* **DIRECTIONS FOR THIS TASK**:
Search the entries for the word "down". Copy each line in which it is found.
:::::
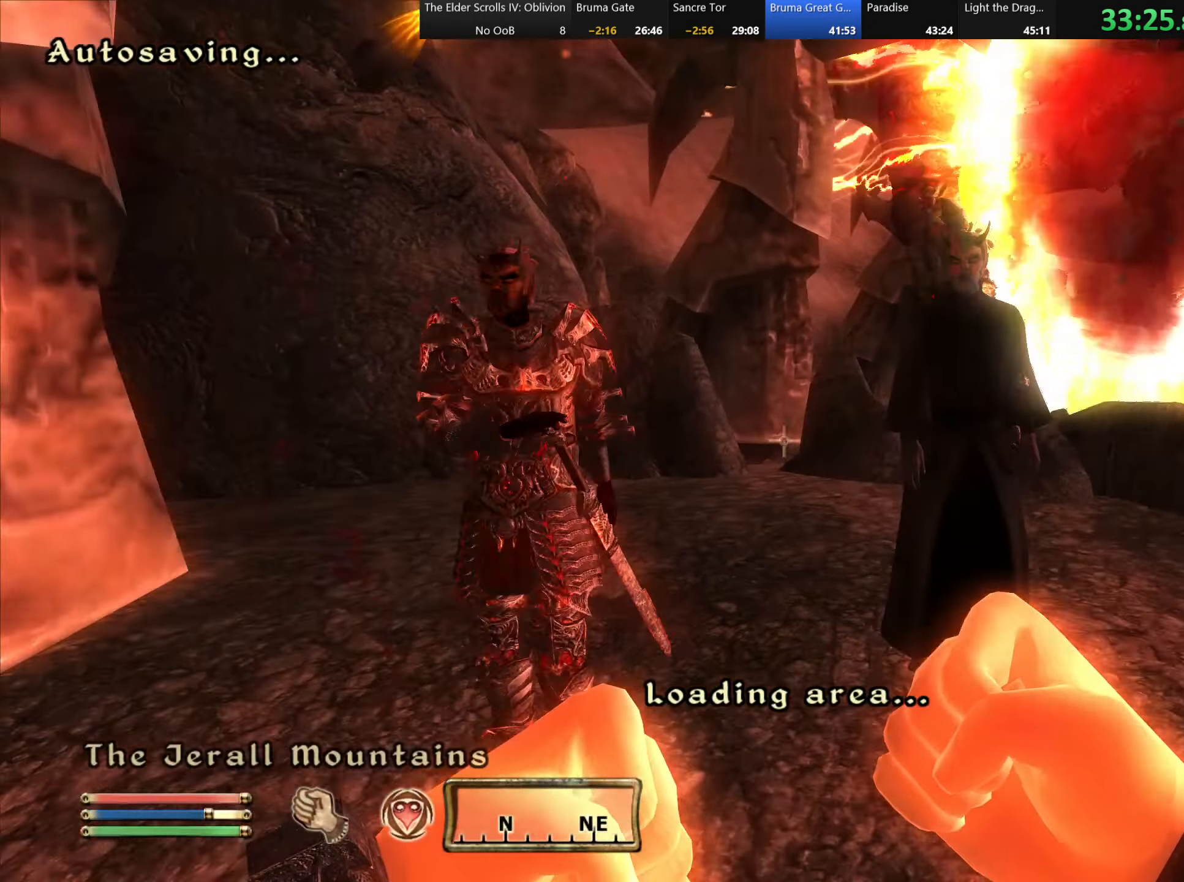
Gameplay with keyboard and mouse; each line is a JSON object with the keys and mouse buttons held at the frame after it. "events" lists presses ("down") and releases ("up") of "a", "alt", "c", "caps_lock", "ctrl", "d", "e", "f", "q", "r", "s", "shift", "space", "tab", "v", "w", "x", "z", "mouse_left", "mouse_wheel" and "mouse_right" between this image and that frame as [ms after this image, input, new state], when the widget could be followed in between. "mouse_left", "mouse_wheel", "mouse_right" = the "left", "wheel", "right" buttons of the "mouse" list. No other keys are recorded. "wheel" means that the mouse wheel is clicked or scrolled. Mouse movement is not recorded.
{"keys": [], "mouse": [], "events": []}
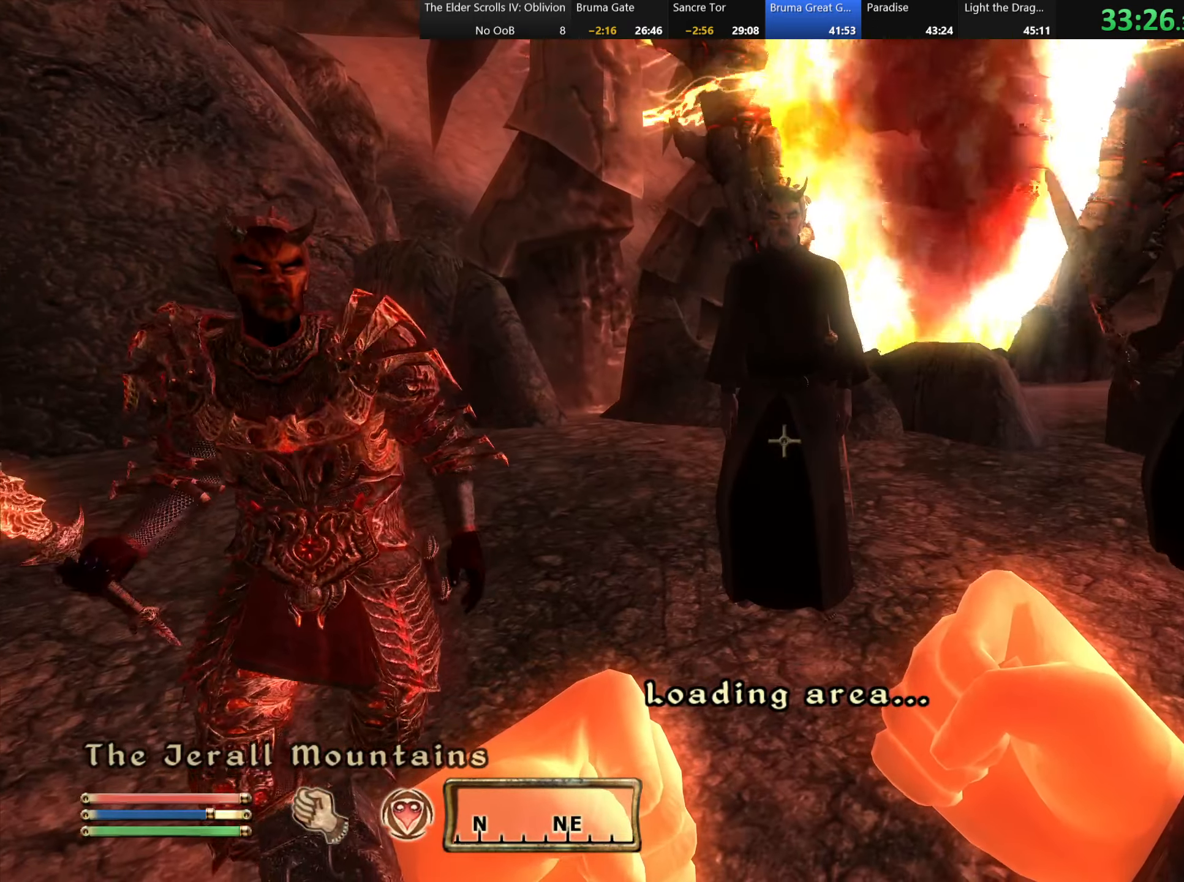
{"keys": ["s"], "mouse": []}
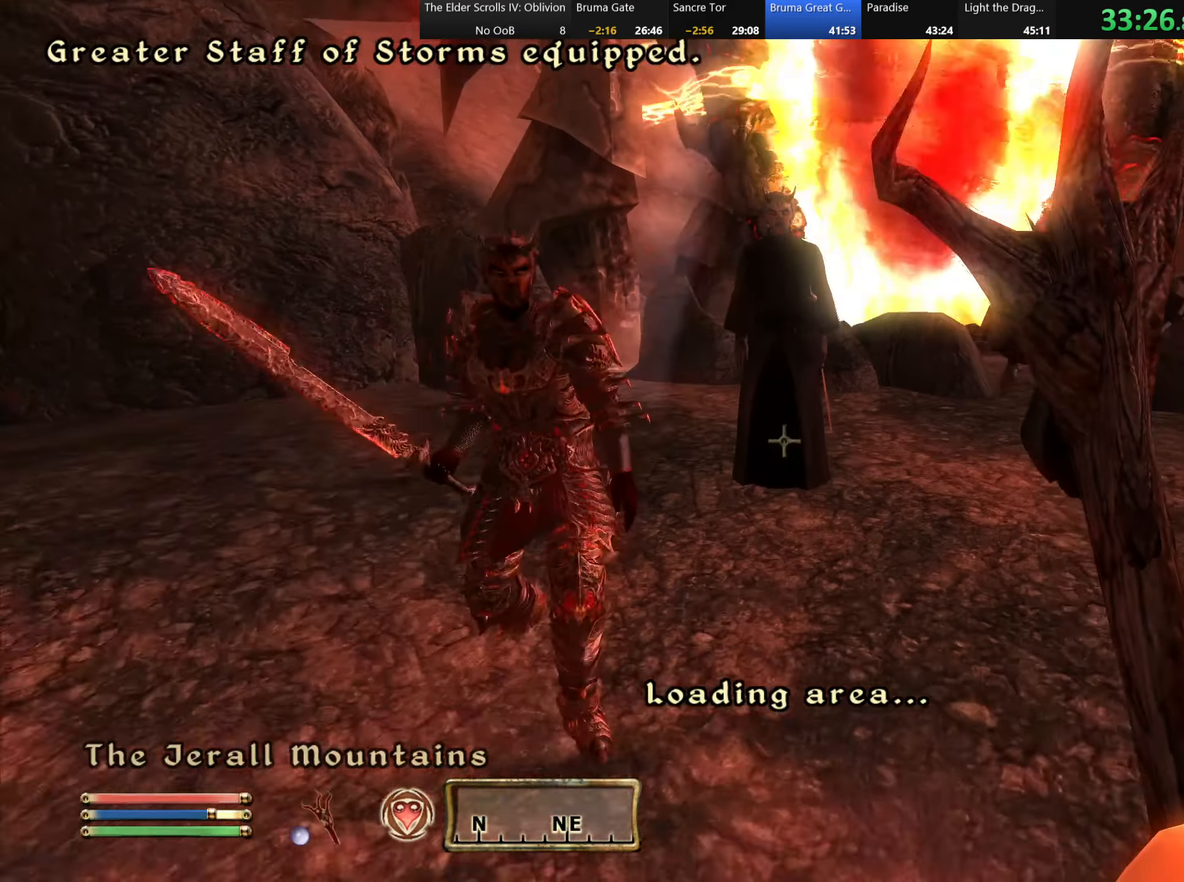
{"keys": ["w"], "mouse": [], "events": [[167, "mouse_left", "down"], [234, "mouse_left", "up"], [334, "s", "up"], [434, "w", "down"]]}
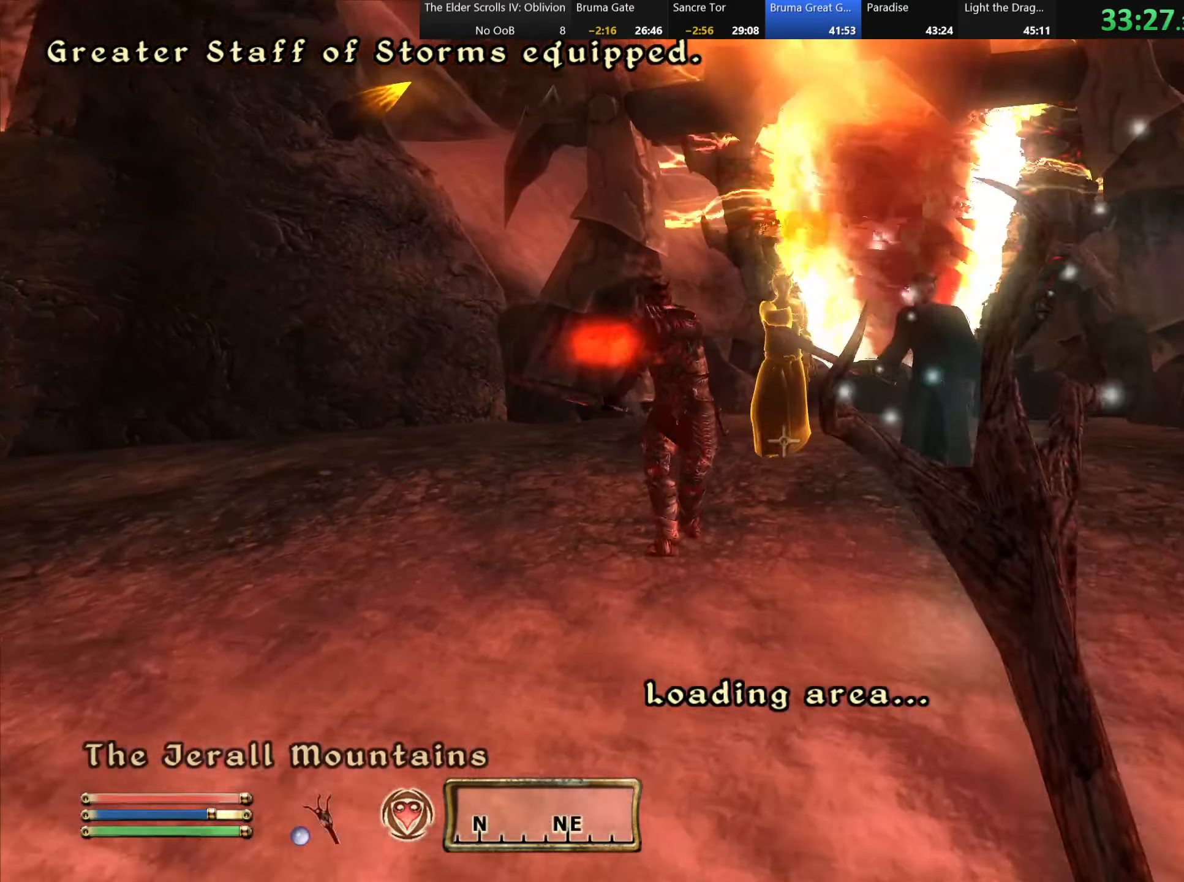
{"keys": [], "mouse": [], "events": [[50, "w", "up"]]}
:::::
* **RESULT OF THE EXERCISE**:
Gameplay with keyboard and mouse; each line is a JSON object with the keys and mouse buttons held at the frame after it. "events" lists presses ("down") and releases ("up") of "a", "alt", "c", "caps_lock", "ctrl", "d", "e", "f", "q", "r", "s", "shift", "space", "tab", "v", "w", "x", "z", "mouse_left", "mouse_wheel" and "mouse_right" between this image and that frame as [ms after this image, input, new state], when the widget could be followed in between. "mouse_left", "mouse_wheel", "mouse_right" = the "left", "wheel", "right" buttons of the "mouse" list. No other keys are recorded. "wheel" means that the mouse wheel is clicked or scrolled. Mouse movement is not recorded.
{"keys": ["w"], "mouse": [], "events": [[167, "mouse_left", "down"], [234, "mouse_left", "up"], [334, "s", "up"], [434, "w", "down"]]}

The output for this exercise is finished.